* TEXTO FORNECIDO:
************
O Senado argentino aprovou nesta sexta-feira uma lei que reduz de 16 para 14 anos a idade de responsabilidade penal, impulsionada pelo presidente Javier Milei. O governo descreveu a medida como um ato de justiça para a sociedade, e a Presidência informou, em postagem, que crime de adulto merece pena de adulto. A proposta já havia passado pela Câmara dos Deputados e altera o sistema penal juvenil vigente desde 1980.
O placar final foi de 44 votos a favor, 27 contrários e uma abstenção. A mudança coloca a Argentina como país com uma das menores idades de responsabilização penal na região, já que na maioria dos países sul-americanos essa faixa é de 14 anos. No Brasil, a idade de responsabilidade penal começa aos 12 anos, com a imputabilidade penal aos 18.
Entre os defensores, a senadora Patrícia Bullrich afirmou que o país encerra uma doutrina perigosa, que via o delinquente como vítima do sistema. Já a oposição criticou a tramitação acelerada, destacando que especialistas consultados manifestaram posicionamentos contrários e que os prazos para adequar instalações de detenção e o orçamento são insuficientes. O senador Martín Soria, da oposição, afirmou que o Estado precisa oferecer educação, ressocialização e não apenas punição, votando contra a proposta.
O debate ocorre em um momento de forte debate social, marcado por crimes envolvendo adolescentes. A aprovação do texto coincide com a expectativa de ratificar, no mesmo dia, a reforma trabalhista, também defendida por Milei, ampliando o ritmo de mudanças no cenário legislativo argentino.
************
* DADOS DISPONÍVEIS:
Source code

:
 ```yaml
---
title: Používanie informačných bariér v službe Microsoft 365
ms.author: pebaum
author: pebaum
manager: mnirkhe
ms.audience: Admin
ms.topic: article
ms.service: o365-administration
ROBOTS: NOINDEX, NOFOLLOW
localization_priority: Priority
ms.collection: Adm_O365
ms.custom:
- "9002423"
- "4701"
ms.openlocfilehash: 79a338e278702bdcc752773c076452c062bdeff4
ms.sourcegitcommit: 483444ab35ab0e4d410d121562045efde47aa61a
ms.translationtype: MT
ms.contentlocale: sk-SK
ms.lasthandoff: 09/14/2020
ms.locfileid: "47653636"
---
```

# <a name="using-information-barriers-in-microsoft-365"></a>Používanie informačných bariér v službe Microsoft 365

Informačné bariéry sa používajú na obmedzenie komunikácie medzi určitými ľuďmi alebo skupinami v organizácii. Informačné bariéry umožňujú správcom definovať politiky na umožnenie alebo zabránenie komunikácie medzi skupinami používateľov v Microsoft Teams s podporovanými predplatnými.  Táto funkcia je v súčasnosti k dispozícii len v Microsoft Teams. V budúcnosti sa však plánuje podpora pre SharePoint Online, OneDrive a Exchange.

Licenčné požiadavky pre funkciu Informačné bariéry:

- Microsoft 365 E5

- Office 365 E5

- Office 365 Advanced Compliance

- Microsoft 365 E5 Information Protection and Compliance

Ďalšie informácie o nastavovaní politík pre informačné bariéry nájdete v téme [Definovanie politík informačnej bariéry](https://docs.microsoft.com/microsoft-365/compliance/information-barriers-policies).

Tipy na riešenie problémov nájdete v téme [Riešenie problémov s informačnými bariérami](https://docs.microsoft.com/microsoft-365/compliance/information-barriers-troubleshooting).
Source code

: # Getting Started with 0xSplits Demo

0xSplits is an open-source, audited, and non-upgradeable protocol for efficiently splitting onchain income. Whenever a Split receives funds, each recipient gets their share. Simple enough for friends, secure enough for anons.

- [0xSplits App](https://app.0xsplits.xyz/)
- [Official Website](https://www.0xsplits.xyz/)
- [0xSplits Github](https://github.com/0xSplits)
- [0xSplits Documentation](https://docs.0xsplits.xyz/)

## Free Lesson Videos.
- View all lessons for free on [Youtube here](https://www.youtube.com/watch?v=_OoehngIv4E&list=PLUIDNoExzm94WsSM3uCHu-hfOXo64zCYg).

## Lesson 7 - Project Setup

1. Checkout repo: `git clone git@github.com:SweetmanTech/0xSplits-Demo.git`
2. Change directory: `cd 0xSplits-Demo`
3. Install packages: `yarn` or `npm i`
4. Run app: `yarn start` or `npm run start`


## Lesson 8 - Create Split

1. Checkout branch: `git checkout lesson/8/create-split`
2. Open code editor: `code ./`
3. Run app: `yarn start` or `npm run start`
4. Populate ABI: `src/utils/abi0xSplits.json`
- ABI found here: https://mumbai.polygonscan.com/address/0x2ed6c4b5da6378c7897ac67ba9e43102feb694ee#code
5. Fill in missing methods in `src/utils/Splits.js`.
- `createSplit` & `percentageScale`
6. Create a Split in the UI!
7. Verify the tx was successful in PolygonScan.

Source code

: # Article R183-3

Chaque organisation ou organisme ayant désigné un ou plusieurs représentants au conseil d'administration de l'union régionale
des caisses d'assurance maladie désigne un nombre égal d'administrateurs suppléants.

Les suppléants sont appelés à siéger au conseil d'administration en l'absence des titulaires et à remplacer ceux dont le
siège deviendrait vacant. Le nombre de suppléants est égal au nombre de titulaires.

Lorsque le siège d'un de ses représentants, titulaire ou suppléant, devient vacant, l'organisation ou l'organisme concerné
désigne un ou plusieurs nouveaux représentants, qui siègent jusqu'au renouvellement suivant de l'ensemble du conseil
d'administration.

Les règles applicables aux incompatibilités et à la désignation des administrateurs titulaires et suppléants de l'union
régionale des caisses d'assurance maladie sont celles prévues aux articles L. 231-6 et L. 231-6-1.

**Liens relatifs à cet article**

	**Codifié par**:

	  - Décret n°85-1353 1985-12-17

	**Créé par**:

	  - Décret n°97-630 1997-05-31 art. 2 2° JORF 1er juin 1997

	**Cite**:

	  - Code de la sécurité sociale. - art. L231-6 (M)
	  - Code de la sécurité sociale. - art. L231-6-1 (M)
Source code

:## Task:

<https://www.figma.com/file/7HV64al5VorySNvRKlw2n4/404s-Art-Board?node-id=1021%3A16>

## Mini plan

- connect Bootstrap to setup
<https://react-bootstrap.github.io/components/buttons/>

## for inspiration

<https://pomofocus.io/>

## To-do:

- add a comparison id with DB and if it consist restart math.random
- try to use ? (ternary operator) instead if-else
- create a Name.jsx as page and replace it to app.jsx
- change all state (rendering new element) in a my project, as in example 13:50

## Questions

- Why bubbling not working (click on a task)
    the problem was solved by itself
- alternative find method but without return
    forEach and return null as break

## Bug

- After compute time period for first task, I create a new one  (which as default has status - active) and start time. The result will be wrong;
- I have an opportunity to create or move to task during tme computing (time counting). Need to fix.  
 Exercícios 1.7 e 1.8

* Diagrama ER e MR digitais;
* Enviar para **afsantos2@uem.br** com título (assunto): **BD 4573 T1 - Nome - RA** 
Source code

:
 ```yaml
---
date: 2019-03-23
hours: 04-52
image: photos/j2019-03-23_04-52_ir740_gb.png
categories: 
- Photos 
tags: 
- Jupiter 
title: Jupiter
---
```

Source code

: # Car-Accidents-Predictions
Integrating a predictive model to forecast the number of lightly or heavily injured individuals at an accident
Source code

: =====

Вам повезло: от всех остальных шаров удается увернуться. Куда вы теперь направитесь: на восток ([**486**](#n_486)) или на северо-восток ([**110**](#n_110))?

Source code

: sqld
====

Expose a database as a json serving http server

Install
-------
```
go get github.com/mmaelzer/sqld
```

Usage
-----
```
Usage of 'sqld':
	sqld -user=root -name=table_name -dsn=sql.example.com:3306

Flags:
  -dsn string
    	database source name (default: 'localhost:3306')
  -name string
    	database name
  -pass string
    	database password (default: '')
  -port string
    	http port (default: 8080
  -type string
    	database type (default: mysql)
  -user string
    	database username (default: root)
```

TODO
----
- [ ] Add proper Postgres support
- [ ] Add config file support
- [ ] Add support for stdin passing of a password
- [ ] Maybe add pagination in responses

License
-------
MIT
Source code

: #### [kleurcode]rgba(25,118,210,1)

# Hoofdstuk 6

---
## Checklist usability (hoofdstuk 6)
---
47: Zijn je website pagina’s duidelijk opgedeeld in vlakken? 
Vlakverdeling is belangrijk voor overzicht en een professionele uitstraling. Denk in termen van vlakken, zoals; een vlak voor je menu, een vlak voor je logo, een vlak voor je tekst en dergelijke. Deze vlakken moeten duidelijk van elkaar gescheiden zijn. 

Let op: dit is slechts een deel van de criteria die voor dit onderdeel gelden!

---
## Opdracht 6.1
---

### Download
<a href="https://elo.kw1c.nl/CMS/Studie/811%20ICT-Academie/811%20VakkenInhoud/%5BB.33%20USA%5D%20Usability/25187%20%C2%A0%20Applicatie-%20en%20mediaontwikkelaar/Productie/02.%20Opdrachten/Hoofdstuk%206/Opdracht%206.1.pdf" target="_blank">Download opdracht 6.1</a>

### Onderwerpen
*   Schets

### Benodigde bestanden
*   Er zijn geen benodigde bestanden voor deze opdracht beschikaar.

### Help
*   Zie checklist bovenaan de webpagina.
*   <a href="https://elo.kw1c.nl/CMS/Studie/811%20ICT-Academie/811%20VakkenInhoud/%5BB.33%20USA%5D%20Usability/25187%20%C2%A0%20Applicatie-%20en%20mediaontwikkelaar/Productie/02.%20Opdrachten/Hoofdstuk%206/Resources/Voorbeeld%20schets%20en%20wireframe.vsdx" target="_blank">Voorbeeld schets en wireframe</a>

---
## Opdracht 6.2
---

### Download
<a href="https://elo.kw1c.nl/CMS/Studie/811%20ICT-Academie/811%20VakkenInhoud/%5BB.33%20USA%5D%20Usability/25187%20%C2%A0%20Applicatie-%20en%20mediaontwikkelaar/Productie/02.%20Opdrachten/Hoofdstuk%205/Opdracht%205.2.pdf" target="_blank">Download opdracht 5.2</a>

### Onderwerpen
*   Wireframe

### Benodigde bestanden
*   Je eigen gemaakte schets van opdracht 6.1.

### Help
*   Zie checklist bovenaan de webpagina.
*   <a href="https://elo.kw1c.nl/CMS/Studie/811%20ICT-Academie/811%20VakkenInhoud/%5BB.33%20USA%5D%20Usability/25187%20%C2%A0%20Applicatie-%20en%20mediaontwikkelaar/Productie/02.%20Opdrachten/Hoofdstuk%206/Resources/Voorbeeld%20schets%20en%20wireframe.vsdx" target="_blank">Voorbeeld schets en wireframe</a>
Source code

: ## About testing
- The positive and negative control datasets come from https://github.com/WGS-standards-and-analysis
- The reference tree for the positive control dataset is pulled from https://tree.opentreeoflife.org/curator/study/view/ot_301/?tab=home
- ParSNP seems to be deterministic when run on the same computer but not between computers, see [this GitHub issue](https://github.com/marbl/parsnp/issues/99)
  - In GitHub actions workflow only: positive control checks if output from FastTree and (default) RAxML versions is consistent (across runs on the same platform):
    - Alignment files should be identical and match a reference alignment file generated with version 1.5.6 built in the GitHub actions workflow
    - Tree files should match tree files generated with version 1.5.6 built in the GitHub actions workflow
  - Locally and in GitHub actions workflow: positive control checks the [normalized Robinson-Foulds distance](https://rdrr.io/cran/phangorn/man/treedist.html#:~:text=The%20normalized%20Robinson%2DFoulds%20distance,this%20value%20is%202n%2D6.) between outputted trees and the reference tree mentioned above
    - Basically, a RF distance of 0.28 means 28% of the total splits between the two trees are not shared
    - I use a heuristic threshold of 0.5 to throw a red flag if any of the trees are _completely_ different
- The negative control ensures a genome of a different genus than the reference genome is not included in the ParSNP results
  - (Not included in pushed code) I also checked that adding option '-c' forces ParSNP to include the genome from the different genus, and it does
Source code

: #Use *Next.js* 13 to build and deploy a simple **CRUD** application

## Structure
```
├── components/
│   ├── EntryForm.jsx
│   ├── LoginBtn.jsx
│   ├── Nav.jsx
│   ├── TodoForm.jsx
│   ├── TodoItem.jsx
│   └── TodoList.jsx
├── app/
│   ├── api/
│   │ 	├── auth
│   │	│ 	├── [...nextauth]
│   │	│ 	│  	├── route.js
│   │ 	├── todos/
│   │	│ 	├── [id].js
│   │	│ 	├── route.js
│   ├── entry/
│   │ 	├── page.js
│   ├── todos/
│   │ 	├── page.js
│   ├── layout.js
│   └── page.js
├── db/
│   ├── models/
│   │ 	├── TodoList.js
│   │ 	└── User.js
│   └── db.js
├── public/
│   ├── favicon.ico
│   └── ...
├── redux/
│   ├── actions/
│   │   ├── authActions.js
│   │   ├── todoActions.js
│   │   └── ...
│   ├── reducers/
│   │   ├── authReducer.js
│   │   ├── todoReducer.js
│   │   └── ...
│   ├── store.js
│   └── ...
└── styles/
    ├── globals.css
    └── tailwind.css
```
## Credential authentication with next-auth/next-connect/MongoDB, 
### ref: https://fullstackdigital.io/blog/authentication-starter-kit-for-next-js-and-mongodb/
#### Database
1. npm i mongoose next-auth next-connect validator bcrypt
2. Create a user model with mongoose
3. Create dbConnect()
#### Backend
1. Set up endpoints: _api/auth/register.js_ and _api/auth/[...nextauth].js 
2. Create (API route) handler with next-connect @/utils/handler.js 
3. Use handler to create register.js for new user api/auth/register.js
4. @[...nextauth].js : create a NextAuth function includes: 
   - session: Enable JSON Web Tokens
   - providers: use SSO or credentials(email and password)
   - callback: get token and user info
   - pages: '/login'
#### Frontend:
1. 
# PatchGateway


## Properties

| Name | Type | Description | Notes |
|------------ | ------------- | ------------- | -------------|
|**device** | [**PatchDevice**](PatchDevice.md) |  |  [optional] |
************
* ENUNCIADO: Redigite, sem nenhuma alteração, o trecho do texto sobre a redução da idade penal na Argentina que se inicia nas palavras "O placar final" e vai até "contra a proposta.".

* RESPOSTA:
O placar final foi de 44 votos a favor, 27 contrários e uma abstenção. A mudança coloca a Argentina como país com uma das menores idades de responsabilização penal na região, já que na maioria dos países sul-americanos essa faixa é de 14 anos. No Brasil, a idade de responsabilidade penal começa aos 12 anos, com a imputabilidade penal aos 18.
Entre os defensores, a senadora Patrícia Bullrich afirmou que o país encerra uma doutrina perigosa, que via o delinquente como vítima do sistema. Já a oposição criticou a tramitação acelerada, destacando que especialistas consultados manifestaram posicionamentos contrários e que os prazos para adequar instalações de detenção e o orçamento são insuficientes. O senador Martín Soria, da oposição, afirmou que o Estado precisa oferecer educação, ressocialização e não apenas punição, votando contra a proposta.